Those Sizzling Shindigs
The key to a fun event is not copious amounts of coinage. It is, in fact, about owning a snazzy bone that’s up for anything. Hiring a dancer from Turkey or mixologists from Russia or ropewalkers from Estonia is easy. But how involved are the guests in such celebrations? The novelties of these often-sighted holiday attractions may lack charm when pinched from their authentic surroundings. Planning such soirees is a task; execution at these scales can be much more arduous.
It’s no wonder that Gurleen Puri, Neelabh Kapoor, and Dave Chang for Vivek Sahni Designs (VSD) prefer those parties known more for displaying style sans fiscal bravura. “Parties don’t have that fun factor that used to exist earlier. People were far more experimental and their parties were far more interactive,” Puri reminisces. Today she can’t fathom the thought of hiring fisherwomen to add to the ambience and greeting guests like she had a decade ago. Another time she invited a Kathakali dancer who invoked the curiosity of his audience when he plunged into the elaborate dressing-up ritual, right in the middle of the hall. Everyone wanted to participate, and as he moved through the crowd, they picked up onto his energetic vibe.
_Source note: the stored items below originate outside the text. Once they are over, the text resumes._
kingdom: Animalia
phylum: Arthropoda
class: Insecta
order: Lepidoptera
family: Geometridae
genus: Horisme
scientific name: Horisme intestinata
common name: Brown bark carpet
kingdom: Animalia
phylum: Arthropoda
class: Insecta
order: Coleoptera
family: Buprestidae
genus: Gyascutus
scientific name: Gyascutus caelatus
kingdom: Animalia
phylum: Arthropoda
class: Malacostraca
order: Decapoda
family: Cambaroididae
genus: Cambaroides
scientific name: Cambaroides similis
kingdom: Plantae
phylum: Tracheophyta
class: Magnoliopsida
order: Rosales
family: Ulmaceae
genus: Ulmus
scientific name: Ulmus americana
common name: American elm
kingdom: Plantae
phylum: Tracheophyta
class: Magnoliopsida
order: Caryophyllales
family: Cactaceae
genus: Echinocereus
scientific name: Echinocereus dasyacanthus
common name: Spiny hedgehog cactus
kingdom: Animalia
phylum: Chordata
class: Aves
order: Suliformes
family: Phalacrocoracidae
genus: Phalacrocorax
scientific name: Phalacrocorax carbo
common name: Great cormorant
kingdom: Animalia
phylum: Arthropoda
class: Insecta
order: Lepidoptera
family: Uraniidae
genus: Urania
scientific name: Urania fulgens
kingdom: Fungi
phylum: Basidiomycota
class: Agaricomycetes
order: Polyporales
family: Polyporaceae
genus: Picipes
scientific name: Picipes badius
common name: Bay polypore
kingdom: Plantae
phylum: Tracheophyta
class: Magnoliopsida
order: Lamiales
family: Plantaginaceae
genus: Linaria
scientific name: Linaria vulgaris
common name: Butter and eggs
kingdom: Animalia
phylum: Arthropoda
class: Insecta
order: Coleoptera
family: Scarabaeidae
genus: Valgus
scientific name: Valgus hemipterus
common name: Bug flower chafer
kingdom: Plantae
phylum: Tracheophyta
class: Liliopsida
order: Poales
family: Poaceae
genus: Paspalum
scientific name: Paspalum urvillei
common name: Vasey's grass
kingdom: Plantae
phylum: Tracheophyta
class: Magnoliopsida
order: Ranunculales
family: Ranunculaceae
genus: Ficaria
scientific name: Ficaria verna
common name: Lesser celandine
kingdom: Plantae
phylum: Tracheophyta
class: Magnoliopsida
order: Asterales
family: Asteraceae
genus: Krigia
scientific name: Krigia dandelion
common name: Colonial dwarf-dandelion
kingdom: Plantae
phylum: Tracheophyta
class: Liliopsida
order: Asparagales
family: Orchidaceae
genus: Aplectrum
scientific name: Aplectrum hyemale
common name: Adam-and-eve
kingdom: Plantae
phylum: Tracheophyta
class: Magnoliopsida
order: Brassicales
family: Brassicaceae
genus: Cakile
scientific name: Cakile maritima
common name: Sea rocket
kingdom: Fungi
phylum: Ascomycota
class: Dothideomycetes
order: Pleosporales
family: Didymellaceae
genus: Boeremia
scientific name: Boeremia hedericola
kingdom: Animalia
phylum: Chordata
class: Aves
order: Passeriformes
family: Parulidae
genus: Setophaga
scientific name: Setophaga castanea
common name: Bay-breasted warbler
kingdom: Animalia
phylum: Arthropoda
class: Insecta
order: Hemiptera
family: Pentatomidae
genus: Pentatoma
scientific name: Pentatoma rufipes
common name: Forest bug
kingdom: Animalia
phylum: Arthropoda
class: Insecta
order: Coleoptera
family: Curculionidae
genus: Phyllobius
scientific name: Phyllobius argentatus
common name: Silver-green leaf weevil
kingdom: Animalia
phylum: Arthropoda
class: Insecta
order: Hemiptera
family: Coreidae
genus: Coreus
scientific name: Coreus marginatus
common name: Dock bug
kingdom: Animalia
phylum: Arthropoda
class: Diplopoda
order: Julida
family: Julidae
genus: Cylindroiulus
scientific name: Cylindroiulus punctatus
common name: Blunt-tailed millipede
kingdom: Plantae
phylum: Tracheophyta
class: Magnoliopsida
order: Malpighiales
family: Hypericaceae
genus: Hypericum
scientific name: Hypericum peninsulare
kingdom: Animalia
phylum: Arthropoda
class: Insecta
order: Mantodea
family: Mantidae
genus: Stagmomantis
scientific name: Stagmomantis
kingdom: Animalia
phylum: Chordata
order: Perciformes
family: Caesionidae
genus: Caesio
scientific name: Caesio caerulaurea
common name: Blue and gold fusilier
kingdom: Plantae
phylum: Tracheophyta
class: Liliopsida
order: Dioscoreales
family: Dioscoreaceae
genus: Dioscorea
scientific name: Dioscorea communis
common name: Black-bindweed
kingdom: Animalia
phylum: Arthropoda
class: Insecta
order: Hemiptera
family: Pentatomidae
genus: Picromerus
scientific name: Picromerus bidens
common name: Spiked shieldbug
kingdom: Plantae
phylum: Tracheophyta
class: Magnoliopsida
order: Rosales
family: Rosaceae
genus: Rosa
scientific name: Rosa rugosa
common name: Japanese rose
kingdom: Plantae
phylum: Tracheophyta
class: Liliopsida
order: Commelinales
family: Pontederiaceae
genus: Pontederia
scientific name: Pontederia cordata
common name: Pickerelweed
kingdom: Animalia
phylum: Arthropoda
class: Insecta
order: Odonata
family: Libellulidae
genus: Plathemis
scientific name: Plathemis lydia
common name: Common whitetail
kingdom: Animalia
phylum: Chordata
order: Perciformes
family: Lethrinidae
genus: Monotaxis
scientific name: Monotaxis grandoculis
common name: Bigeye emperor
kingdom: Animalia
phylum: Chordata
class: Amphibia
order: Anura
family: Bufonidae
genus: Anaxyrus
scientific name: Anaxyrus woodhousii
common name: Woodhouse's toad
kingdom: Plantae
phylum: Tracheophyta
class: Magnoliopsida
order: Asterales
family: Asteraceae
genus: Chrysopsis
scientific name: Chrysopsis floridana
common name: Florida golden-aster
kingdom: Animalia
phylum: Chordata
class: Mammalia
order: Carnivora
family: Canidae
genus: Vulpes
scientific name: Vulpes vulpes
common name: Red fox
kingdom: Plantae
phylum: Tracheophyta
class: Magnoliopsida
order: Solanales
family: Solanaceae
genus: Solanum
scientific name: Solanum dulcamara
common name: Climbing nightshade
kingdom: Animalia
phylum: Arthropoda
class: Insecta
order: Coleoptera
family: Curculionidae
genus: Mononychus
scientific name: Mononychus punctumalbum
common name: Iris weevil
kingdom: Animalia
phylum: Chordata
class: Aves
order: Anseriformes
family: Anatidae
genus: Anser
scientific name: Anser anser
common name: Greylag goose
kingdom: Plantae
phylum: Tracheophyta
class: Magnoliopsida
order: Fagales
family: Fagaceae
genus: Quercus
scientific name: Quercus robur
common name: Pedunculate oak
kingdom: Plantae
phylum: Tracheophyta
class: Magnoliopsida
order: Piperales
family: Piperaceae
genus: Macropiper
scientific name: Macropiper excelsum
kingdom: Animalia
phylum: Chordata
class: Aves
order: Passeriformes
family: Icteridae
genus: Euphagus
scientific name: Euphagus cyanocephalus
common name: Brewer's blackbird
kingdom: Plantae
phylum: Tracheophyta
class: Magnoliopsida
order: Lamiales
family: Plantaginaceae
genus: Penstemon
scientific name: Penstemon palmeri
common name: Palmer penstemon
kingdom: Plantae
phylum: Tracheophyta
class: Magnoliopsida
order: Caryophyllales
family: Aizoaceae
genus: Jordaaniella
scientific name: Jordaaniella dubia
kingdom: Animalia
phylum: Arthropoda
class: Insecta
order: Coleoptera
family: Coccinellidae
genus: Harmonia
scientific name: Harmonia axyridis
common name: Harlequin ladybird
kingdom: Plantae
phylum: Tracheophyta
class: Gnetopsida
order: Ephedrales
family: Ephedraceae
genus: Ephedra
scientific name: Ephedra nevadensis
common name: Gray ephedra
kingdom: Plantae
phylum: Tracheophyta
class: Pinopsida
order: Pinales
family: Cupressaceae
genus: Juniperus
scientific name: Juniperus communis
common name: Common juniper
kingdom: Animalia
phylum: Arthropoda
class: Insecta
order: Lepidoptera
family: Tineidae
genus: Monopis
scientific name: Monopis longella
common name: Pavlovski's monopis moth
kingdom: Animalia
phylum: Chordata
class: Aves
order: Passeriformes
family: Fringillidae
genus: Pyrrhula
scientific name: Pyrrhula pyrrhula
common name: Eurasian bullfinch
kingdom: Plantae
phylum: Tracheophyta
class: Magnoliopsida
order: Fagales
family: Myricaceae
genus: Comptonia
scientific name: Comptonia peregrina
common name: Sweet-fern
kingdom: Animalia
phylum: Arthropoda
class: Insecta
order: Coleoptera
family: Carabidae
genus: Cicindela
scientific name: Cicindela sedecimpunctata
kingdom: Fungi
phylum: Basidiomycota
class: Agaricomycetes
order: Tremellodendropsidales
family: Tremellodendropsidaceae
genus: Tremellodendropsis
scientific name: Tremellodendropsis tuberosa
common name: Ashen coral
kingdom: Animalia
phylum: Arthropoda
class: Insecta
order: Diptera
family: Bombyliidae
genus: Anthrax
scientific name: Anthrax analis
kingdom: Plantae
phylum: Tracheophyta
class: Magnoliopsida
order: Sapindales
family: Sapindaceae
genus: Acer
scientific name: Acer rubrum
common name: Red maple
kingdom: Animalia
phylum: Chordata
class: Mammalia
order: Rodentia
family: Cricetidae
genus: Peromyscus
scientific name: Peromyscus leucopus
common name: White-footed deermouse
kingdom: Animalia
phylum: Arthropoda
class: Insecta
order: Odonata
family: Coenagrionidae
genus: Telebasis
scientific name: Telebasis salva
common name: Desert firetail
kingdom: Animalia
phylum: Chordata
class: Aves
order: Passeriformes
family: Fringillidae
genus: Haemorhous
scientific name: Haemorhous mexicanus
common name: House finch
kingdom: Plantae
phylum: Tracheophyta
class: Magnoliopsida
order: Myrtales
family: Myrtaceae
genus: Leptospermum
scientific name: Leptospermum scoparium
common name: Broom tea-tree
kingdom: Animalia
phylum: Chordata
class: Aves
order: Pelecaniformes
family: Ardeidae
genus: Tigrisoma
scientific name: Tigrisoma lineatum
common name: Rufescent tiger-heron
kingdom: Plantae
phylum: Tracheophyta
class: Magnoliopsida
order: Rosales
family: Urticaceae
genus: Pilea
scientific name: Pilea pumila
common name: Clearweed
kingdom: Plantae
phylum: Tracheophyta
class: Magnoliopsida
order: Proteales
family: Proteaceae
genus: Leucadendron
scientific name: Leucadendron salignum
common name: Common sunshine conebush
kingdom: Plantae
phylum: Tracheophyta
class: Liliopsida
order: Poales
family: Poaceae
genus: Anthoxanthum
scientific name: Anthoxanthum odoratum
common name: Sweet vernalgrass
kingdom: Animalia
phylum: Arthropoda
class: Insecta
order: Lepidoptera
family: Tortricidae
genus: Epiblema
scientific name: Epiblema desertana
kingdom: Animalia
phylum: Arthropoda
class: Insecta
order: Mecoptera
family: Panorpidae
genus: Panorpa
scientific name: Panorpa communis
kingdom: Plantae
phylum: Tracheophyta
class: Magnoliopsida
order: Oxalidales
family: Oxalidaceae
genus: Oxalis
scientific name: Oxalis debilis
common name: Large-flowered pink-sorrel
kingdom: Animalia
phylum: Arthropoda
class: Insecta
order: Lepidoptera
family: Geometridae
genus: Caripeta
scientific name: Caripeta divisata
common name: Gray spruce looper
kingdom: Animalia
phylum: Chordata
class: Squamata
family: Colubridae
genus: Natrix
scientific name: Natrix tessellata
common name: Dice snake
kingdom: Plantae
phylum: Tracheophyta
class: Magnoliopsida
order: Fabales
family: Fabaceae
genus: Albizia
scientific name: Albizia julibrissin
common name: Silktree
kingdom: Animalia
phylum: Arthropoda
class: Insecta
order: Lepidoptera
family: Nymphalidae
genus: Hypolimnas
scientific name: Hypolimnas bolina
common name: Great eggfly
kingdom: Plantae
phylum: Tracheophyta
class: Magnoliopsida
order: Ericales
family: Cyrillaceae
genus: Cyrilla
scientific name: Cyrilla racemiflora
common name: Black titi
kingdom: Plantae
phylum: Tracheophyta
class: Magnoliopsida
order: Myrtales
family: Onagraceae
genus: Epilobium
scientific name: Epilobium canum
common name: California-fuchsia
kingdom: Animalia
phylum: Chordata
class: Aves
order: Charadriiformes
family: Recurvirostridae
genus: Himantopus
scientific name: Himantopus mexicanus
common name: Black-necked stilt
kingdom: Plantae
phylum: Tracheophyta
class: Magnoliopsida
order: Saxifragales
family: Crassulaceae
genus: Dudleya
These may not be as avant-garde as the ones she orchestrates regularly. But reminiscing today, the one party that pushes sentimental buttons was a small gathering of sweet elderly ladies for the birthday lunch of their 87-year-old friend. Her crown shaped cake was wheeled in on dry ice and decorated with sparklers. The bar was inspired by Snow White and they were served mocktails in much the manner of fairy-tale princesses.
For Neelabh Kapoor, speaking about a particular mehendi function is what turns him into an overtly garrulous man. The bar was titled Daaru Desi, held a larger-than-life boom box with trumpets as horns, and huge cassettes as the bar’s fascia. Another part, inspired from Lahore’s Sheesh Mahal, worked with reflections using water. A carnival feel took over a third of the room. One wall held an installation of bicycles drowned in white, and carried tiered lunch boxes. Old rum bottles held pompoms to make centrepieces. Tables were built from cycle rims; old cola wooden boxes, layered with cushions, made for seats. Guests sat on vintage barber chairs while professionals applied henna on their palms. The bride and groom themselves sat in thrones decorated with LED lights. The theme – horn-okay-please – called for bling. “When you work with many elements, you create something which is anything but monotonous. You get so involved with it that it becomes a beautiful reflection of your art.”
And artistic flair is exactly what Dave Chang aims to imbue into each of his events. For instance, one with giant gold murals was triggered off from Warhol’s piss paintings. Of course they used vinegar instead! His squad is always up for a good challenge. So when another client insisted on James Cameron’s Avatar theme, it was a trial they really had to pre-prepare and then prepare for again. While the movie was built on special effects, the VSD crew had to balance the task of imbibing these in physical form, on a budget, without arriving at a poor reproduction of a spectacular masterpiece. The entire team struggled with creating life-like floating floral islands, and lamps patterned after jellyfish. “If it fits the budget and isn’t illegal then Bob’s your uncle!” is Chang’s motto.
When these artistes finally plan a do at home, it’s a cosy group that won’t go beyond 15! Chang says, “Great food, a lethal seasonal cocktail from a well-stocked bar and a very specific playlist…and of course the décor.”
For Puri, entertaining at home is all about serving home-cooked meals, but not without élan. They may not be as radical as one of her legendary themes conceived for clients 10 to 15 years ago: a room covered with leaves for a jungle party, or lace and leather for décor and dress for a bachelorette. Yet, guests have been dazzled with simple tea-light placements and flower arrangements.
Ask any of these three party planners about what would douse their fire, and they are unanimous in their answer: controlling and meddling clients, replication of what’s been done before, and a bad hair day.